Is the Minister aware that when one speaks to people from the Unionist community on the streets of Omagh and in the villages of West Tyrone one realises that they feel as though they have been demonised - they feel very alienated? There are 90 unsolved murders in West Tyrone that are never mentioned except by local representatives. This weekend the community felt that the Teebane massacre, in which eight workers were killed on their way home from working in my town, barely got a mention, except by their relatives.

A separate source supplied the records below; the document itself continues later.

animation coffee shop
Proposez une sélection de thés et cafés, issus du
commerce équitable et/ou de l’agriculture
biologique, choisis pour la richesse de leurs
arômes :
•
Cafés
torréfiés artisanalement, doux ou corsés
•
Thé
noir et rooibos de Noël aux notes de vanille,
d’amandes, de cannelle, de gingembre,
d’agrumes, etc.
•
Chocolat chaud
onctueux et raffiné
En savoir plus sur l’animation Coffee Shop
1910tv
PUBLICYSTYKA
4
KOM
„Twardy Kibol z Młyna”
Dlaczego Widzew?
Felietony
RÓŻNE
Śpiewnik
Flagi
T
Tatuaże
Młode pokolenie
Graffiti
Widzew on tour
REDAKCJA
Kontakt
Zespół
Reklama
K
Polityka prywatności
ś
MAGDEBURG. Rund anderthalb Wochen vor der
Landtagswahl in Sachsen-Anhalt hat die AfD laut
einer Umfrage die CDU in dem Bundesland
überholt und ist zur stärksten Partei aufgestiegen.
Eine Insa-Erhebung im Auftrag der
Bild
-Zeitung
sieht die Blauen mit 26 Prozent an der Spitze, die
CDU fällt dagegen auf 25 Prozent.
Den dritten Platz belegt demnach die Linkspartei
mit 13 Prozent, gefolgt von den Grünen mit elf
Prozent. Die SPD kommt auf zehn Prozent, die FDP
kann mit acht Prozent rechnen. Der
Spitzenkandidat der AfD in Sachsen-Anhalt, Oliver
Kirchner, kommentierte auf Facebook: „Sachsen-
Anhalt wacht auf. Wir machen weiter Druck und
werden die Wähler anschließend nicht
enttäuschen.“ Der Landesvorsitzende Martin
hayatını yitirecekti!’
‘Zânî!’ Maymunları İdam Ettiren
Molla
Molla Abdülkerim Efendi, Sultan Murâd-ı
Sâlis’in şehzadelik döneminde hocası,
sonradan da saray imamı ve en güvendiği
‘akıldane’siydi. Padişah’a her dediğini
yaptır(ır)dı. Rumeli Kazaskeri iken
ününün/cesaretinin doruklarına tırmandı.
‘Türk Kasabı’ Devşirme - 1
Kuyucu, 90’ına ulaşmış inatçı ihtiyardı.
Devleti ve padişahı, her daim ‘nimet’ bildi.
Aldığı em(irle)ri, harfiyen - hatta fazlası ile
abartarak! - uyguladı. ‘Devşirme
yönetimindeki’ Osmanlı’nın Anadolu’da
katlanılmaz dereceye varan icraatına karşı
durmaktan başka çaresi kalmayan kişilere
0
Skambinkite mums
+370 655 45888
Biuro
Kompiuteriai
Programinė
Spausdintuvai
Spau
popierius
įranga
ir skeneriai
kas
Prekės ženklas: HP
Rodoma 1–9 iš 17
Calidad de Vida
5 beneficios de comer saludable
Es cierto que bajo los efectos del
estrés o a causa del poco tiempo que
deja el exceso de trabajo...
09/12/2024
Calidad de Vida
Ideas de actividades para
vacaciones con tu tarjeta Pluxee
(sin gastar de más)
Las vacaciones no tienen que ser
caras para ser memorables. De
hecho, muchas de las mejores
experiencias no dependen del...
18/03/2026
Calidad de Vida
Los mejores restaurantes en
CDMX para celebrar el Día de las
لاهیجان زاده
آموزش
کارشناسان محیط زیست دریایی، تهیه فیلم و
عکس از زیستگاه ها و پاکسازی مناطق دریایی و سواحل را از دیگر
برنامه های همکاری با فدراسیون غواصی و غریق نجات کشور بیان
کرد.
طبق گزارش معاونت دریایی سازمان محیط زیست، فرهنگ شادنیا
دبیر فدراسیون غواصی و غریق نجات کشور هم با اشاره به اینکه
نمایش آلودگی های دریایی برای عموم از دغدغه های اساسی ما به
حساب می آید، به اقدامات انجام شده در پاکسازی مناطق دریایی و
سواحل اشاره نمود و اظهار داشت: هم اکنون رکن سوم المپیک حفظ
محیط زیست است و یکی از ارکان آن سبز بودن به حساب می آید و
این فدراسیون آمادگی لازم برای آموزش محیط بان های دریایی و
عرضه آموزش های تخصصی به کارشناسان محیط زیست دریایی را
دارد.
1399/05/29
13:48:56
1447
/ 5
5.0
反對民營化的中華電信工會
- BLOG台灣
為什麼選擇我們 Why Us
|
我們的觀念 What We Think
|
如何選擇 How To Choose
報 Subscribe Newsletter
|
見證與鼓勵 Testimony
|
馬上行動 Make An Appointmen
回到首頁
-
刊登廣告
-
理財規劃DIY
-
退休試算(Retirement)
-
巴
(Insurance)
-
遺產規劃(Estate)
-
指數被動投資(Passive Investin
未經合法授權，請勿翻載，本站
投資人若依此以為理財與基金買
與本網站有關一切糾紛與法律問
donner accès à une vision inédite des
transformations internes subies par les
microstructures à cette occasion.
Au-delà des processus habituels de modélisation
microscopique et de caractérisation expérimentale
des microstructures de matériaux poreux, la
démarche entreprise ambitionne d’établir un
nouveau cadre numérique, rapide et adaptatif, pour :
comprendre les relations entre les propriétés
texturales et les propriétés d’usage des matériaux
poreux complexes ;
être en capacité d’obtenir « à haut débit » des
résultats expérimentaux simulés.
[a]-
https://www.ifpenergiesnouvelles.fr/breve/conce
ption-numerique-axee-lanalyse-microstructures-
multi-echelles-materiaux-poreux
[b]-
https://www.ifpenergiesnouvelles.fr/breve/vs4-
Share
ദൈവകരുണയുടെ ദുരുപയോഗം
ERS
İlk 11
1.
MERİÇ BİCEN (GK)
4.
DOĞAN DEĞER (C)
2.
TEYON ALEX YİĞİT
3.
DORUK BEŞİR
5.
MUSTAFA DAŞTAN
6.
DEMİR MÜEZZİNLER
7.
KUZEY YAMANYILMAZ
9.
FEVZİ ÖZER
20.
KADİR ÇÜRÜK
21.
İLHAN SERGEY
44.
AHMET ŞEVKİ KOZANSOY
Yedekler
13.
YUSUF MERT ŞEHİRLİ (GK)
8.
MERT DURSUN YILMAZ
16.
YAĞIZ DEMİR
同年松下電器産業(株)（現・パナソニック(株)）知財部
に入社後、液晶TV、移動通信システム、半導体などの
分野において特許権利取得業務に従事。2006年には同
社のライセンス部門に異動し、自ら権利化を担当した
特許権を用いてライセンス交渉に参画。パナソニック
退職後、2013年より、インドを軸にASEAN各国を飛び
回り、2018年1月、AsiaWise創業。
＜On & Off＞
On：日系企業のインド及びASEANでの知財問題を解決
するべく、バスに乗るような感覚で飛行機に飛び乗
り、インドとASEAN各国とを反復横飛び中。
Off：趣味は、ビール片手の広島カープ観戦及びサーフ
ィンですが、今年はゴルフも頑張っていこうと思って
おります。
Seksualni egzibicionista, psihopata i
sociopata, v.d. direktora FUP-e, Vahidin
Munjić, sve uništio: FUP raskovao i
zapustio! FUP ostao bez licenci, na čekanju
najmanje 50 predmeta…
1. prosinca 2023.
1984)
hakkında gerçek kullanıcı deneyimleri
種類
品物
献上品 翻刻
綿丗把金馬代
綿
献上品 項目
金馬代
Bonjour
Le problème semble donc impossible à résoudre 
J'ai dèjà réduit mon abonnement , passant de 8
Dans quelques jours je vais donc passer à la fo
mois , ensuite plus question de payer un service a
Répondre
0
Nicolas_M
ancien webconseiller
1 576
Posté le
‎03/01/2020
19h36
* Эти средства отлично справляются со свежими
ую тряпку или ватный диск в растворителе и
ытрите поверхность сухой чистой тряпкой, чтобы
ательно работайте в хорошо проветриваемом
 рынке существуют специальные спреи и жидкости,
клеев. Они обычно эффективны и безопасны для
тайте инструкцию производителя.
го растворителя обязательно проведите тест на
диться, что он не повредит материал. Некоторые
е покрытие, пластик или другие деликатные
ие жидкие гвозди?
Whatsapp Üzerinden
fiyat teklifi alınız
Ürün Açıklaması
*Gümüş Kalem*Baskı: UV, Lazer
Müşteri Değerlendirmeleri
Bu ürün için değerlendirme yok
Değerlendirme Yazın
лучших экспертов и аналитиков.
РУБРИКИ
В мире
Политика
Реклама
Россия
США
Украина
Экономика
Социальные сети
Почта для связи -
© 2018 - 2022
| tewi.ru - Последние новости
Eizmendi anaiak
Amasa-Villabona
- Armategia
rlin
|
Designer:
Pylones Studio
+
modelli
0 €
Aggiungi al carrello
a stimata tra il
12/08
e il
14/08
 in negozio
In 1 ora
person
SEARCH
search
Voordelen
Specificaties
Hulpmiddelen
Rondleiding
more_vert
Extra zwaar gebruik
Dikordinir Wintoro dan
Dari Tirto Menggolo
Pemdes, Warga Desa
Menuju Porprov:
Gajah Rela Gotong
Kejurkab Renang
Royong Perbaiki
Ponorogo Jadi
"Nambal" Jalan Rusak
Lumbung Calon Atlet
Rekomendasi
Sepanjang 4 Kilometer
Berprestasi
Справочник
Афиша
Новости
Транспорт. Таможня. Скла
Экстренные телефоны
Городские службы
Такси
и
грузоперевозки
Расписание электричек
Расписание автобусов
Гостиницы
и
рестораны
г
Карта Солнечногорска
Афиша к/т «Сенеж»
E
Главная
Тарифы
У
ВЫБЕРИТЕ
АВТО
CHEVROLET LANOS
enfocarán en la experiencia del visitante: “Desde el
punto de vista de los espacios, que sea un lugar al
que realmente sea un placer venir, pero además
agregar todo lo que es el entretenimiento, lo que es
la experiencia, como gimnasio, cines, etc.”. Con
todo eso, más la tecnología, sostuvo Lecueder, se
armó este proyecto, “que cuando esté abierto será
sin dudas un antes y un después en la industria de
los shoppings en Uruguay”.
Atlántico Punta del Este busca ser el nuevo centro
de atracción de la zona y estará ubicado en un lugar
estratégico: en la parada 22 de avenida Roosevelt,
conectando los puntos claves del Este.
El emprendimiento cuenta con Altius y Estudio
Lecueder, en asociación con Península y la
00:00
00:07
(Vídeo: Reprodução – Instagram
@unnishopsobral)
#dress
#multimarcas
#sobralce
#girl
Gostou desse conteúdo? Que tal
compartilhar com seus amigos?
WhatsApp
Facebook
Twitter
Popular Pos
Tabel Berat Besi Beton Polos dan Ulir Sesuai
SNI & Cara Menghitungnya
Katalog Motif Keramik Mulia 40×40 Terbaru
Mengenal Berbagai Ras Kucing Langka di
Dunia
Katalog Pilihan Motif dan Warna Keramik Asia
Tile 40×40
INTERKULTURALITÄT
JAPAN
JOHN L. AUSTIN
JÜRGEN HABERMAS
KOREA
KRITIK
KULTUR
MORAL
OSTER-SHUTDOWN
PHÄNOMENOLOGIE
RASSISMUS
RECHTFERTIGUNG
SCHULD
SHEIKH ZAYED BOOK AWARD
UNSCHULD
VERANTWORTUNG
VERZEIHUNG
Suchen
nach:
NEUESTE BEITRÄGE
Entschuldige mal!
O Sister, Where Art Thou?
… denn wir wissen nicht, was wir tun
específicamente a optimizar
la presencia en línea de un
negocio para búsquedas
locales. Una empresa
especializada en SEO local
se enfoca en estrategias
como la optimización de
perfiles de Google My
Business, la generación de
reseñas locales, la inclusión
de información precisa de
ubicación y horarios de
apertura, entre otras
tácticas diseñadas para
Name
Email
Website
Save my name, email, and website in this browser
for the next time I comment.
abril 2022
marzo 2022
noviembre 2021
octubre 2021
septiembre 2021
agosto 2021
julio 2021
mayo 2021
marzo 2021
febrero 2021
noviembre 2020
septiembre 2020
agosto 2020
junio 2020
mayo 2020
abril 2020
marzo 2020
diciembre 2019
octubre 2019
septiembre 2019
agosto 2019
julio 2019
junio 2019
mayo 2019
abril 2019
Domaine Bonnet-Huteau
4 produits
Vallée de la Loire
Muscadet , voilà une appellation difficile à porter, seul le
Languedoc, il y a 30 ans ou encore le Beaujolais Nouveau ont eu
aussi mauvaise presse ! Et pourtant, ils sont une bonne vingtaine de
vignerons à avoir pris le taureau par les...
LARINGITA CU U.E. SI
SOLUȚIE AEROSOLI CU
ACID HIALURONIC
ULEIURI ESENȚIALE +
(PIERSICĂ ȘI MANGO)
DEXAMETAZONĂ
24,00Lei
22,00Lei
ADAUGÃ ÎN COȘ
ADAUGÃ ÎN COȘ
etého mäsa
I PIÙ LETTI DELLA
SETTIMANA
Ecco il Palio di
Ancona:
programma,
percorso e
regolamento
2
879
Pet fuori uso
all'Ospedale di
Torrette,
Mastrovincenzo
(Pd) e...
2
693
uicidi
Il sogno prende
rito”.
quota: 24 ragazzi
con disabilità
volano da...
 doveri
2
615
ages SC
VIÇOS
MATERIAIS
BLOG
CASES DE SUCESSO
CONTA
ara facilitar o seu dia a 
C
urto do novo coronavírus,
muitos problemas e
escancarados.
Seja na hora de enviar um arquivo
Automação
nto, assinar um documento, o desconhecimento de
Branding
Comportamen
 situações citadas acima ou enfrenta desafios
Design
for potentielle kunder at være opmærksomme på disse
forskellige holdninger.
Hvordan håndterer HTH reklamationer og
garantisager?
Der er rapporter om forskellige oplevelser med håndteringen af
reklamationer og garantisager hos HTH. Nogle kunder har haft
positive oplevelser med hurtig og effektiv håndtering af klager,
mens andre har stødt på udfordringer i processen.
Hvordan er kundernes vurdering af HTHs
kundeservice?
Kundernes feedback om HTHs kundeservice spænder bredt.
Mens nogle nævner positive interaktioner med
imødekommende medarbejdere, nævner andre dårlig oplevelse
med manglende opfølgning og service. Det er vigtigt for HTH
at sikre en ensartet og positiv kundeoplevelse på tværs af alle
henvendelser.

Also, in Enniskillen residents of my constituency of West Tyrone were murdered, and there have been multiple murders on the Omagh to Ballygawley road - [Interruption].

Mr Speaker:

Order. This is an opportunity for the Member to ask a supplementary question to his question - not to make a statement, much less a speech.

Mr Gibson:

In view of the fact that the Unionist community of West Tyrone feels totally alienated, what will the Minister do to help to restore some confidence to those people?

The First Minister:

I understand the point that the Member makes, and I appreciate people's feelings with regard to, for example, the Teebane massacre and the others that the Member mentioned. When people see the publicity given to other cases there is inevitably an element of reflection. However, the Member will acknowledge that one of this morning's newspapers devoted a double-page spread to the commemoration service that took place at the weekend for the Teebane massacre, so the matters are not forgotten.

As to the question of unsolved murders, it would be helpful if the police would sometimes give us an indication of which cases they have closed the files on. A large number of incidents in Northern Ireland are formally regarded as unsolved. Although the police have closed the files, they know who were responsible, and they know that those persons are no longer in a position to be made amenable - many of the perpetrators are now themselves dead. It would be interesting to know just how many cases have been cleared up and how many have not. That would give an entirely different perspective on the matter.

Generating confidence within the community as a whole is very much at the forefront of all our actions in the Administration. The primary way in which we hope to give that confidence is by delivering good administration and demonstrating to people in Northern Ireland that everyone can be included in the arrangements if they so wish. We regret that in some cases people feel excluded. However, that is in part due to the poor quality of leadership offered to them.